The data>
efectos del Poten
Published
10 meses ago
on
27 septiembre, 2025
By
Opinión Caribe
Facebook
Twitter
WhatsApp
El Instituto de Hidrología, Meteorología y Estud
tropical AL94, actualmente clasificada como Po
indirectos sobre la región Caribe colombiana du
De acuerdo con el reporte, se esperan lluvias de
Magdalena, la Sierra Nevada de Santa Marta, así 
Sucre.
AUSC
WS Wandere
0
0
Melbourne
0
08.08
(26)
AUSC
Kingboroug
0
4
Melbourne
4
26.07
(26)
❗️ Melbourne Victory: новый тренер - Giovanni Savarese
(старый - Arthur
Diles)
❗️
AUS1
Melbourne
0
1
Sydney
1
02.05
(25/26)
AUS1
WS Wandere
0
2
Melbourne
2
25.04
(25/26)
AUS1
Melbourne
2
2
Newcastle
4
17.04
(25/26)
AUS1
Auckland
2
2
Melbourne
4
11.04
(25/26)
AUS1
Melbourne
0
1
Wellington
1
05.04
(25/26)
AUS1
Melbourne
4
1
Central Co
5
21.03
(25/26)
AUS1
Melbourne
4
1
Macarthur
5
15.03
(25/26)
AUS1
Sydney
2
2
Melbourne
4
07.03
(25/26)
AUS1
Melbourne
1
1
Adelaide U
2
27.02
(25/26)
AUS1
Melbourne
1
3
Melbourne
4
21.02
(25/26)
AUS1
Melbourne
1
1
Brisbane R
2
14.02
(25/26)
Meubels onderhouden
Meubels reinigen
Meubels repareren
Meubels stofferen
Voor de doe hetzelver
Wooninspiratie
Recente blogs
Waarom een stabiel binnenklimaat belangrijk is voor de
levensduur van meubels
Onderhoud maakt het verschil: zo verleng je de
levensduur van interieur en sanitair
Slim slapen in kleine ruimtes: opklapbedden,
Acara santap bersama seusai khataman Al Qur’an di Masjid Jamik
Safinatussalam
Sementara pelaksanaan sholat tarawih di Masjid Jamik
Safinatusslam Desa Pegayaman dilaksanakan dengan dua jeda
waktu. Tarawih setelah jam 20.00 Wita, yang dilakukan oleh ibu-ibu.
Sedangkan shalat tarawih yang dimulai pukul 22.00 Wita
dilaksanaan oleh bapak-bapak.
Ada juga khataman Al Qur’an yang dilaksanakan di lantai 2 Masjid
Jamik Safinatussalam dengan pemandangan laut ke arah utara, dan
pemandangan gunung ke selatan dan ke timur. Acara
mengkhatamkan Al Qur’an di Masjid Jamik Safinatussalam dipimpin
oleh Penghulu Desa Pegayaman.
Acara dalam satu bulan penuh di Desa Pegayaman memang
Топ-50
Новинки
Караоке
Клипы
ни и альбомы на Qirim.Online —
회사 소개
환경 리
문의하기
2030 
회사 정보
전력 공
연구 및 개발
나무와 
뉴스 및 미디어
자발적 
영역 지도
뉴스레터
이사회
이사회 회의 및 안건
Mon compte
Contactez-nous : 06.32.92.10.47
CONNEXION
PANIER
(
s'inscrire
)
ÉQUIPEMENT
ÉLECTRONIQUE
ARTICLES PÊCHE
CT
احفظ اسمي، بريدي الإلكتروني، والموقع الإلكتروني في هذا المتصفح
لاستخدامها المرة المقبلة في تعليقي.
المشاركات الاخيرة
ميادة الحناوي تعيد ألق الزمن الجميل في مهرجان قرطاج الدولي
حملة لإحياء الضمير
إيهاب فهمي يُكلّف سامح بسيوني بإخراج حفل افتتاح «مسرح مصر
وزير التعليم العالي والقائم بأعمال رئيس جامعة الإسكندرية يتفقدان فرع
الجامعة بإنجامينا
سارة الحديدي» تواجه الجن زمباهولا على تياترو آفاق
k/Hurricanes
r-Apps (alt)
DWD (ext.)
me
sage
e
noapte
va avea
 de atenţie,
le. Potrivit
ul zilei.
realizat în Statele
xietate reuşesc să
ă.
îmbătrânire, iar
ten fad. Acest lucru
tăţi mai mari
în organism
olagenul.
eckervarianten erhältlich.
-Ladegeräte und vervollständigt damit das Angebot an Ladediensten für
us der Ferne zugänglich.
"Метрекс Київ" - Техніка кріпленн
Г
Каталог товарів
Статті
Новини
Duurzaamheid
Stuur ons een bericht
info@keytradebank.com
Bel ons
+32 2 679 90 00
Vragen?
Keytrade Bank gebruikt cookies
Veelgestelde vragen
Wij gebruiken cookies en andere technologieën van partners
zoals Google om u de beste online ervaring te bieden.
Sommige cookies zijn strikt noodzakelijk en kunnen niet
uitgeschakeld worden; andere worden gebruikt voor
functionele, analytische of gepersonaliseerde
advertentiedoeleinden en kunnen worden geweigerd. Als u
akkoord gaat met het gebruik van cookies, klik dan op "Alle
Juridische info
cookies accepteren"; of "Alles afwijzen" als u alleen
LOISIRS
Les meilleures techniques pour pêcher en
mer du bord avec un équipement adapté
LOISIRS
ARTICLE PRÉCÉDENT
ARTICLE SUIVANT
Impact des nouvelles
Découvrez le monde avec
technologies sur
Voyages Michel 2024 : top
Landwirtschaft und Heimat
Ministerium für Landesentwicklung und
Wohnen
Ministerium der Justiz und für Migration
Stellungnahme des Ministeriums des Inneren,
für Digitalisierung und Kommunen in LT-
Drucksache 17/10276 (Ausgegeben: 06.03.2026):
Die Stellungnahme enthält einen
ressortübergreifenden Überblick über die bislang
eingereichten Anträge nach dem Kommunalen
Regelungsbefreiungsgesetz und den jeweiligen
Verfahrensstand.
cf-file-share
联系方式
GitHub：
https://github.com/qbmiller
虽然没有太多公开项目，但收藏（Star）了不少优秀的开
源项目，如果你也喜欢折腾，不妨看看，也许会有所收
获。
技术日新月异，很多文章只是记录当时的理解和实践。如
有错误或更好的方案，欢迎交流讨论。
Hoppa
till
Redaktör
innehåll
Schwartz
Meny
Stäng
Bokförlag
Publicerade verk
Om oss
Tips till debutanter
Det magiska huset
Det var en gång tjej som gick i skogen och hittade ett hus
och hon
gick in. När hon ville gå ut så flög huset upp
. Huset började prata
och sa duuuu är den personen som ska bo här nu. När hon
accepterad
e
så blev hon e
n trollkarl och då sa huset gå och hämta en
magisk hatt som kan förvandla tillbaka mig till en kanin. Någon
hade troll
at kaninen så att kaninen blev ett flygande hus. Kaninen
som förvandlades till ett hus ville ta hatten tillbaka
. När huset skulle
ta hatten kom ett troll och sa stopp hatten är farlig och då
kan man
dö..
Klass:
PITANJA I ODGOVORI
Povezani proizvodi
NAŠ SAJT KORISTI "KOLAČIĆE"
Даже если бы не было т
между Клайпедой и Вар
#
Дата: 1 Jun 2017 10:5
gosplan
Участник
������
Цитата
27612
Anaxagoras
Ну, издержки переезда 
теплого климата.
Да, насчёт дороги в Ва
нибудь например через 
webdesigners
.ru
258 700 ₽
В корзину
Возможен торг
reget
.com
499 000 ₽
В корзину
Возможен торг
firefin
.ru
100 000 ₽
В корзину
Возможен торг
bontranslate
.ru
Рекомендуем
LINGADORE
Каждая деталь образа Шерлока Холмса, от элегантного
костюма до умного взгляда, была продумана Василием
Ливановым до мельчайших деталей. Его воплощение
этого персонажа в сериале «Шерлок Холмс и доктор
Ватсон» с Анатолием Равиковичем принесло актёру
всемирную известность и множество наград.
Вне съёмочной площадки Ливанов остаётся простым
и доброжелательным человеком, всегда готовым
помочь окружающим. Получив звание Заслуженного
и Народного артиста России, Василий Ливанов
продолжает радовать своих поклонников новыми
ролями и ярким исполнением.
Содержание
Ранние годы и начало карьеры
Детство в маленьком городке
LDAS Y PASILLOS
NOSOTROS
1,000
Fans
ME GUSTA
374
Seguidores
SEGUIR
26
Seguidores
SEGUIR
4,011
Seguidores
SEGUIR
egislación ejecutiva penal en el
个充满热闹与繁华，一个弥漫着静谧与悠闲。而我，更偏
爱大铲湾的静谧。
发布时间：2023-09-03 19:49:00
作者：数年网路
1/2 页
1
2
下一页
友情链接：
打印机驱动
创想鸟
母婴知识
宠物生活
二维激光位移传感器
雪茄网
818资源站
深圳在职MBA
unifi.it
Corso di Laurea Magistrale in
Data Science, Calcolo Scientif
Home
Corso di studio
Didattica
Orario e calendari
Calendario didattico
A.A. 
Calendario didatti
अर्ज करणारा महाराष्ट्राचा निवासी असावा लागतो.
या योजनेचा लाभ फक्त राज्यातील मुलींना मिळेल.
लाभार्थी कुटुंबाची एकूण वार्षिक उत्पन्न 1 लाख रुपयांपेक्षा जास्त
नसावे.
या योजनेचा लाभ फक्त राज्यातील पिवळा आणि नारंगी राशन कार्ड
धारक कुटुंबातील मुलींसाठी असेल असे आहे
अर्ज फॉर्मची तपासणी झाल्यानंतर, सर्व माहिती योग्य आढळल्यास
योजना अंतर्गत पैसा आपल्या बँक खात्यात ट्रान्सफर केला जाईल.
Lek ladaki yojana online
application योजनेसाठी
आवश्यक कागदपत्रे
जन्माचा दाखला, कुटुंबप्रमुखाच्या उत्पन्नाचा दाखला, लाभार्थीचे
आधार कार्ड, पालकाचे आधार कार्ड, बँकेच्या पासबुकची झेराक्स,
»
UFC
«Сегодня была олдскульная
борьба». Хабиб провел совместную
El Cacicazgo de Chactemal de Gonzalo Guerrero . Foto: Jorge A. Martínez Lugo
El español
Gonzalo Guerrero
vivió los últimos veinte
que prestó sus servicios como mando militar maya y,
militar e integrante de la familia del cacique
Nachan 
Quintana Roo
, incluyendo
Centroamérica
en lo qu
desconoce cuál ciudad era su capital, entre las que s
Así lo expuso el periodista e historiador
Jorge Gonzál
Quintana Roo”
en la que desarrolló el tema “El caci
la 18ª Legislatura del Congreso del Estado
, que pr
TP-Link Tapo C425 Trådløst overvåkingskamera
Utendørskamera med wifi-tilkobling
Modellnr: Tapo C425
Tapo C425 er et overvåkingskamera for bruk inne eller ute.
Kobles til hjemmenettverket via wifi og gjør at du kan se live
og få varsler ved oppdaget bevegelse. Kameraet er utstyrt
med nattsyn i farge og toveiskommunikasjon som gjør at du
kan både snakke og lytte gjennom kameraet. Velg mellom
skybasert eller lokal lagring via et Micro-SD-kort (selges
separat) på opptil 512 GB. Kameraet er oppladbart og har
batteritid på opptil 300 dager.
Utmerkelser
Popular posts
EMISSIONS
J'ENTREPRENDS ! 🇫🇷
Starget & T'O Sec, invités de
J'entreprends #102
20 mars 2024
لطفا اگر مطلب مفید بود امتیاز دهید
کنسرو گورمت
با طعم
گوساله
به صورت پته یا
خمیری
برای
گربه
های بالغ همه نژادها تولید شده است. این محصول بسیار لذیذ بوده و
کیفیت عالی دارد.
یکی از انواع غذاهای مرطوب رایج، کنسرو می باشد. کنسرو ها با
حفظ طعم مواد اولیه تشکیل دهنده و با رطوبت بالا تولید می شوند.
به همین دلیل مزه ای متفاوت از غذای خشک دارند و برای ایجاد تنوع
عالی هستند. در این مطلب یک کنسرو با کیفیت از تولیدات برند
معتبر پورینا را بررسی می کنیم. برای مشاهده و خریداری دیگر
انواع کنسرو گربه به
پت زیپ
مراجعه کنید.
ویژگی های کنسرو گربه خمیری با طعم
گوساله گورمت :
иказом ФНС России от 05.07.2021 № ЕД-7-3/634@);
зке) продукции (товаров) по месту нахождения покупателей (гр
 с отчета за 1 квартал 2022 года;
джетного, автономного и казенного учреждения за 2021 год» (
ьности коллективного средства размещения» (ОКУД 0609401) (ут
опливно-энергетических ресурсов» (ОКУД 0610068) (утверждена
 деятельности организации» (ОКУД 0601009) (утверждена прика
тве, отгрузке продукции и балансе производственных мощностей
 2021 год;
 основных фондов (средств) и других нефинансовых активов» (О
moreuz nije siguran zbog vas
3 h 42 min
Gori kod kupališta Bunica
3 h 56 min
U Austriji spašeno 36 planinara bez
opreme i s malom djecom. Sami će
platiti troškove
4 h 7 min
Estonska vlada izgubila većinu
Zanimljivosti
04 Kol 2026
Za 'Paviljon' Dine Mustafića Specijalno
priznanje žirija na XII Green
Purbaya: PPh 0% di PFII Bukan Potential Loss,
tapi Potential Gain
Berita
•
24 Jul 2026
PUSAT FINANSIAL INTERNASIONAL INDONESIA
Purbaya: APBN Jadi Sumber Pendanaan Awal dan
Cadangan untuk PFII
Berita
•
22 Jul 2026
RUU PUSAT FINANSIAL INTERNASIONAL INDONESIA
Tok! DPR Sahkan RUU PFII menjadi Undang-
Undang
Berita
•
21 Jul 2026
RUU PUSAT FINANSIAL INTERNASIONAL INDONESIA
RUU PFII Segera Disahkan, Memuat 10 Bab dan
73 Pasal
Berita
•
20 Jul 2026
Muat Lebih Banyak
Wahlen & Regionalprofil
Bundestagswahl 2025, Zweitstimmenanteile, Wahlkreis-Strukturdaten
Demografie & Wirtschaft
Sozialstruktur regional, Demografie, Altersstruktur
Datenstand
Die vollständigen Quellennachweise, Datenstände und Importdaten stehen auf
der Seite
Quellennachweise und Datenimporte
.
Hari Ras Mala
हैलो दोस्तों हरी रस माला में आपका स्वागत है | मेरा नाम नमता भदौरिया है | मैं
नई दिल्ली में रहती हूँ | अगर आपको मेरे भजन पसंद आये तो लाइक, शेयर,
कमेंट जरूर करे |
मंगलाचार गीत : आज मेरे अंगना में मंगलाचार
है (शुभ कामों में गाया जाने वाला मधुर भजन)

What to do> Give back the records word for word, from their first line through the line containing "oleh Penghulu Desa Pegayaman.", including that line.

Expected answer>
efectos del Poten
Published
10 meses ago
on
27 septiembre, 2025
By
Opinión Caribe
Facebook
Twitter
WhatsApp
El Instituto de Hidrología, Meteorología y Estud
tropical AL94, actualmente clasificada como Po
indirectos sobre la región Caribe colombiana du
De acuerdo con el reporte, se esperan lluvias de
Magdalena, la Sierra Nevada de Santa Marta, así 
Sucre.
AUSC
WS Wandere
0
0
Melbourne
0
08.08
(26)
AUSC
Kingboroug
0
4
Melbourne
4
26.07
(26)
❗️ Melbourne Victory: новый тренер - Giovanni Savarese
(старый - Arthur
Diles)
❗️
AUS1
Melbourne
0
1
Sydney
1
02.05
(25/26)
AUS1
WS Wandere
0
2
Melbourne
2
25.04
(25/26)
AUS1
Melbourne
2
2
Newcastle
4
17.04
(25/26)
AUS1
Auckland
2
2
Melbourne
4
11.04
(25/26)
AUS1
Melbourne
0
1
Wellington
1
05.04
(25/26)
AUS1
Melbourne
4
1
Central Co
5
21.03
(25/26)
AUS1
Melbourne
4
1
Macarthur
5
15.03
(25/26)
AUS1
Sydney
2
2
Melbourne
4
07.03
(25/26)
AUS1
Melbourne
1
1
Adelaide U
2
27.02
(25/26)
AUS1
Melbourne
1
3
Melbourne
4
21.02
(25/26)
AUS1
Melbourne
1
1
Brisbane R
2
14.02
(25/26)
Meubels onderhouden
Meubels reinigen
Meubels repareren
Meubels stofferen
Voor de doe hetzelver
Wooninspiratie
Recente blogs
Waarom een stabiel binnenklimaat belangrijk is voor de
levensduur van meubels
Onderhoud maakt het verschil: zo verleng je de
levensduur van interieur en sanitair
Slim slapen in kleine ruimtes: opklapbedden,
Acara santap bersama seusai khataman Al Qur’an di Masjid Jamik
Safinatussalam
Sementara pelaksanaan sholat tarawih di Masjid Jamik
Safinatusslam Desa Pegayaman dilaksanakan dengan dua jeda
waktu. Tarawih setelah jam 20.00 Wita, yang dilakukan oleh ibu-ibu.
Sedangkan shalat tarawih yang dimulai pukul 22.00 Wita
dilaksanaan oleh bapak-bapak.
Ada juga khataman Al Qur’an yang dilaksanakan di lantai 2 Masjid
Jamik Safinatussalam dengan pemandangan laut ke arah utara, dan
pemandangan gunung ke selatan dan ke timur. Acara
mengkhatamkan Al Qur’an di Masjid Jamik Safinatussalam dipimpin
oleh Penghulu Desa Pegayaman.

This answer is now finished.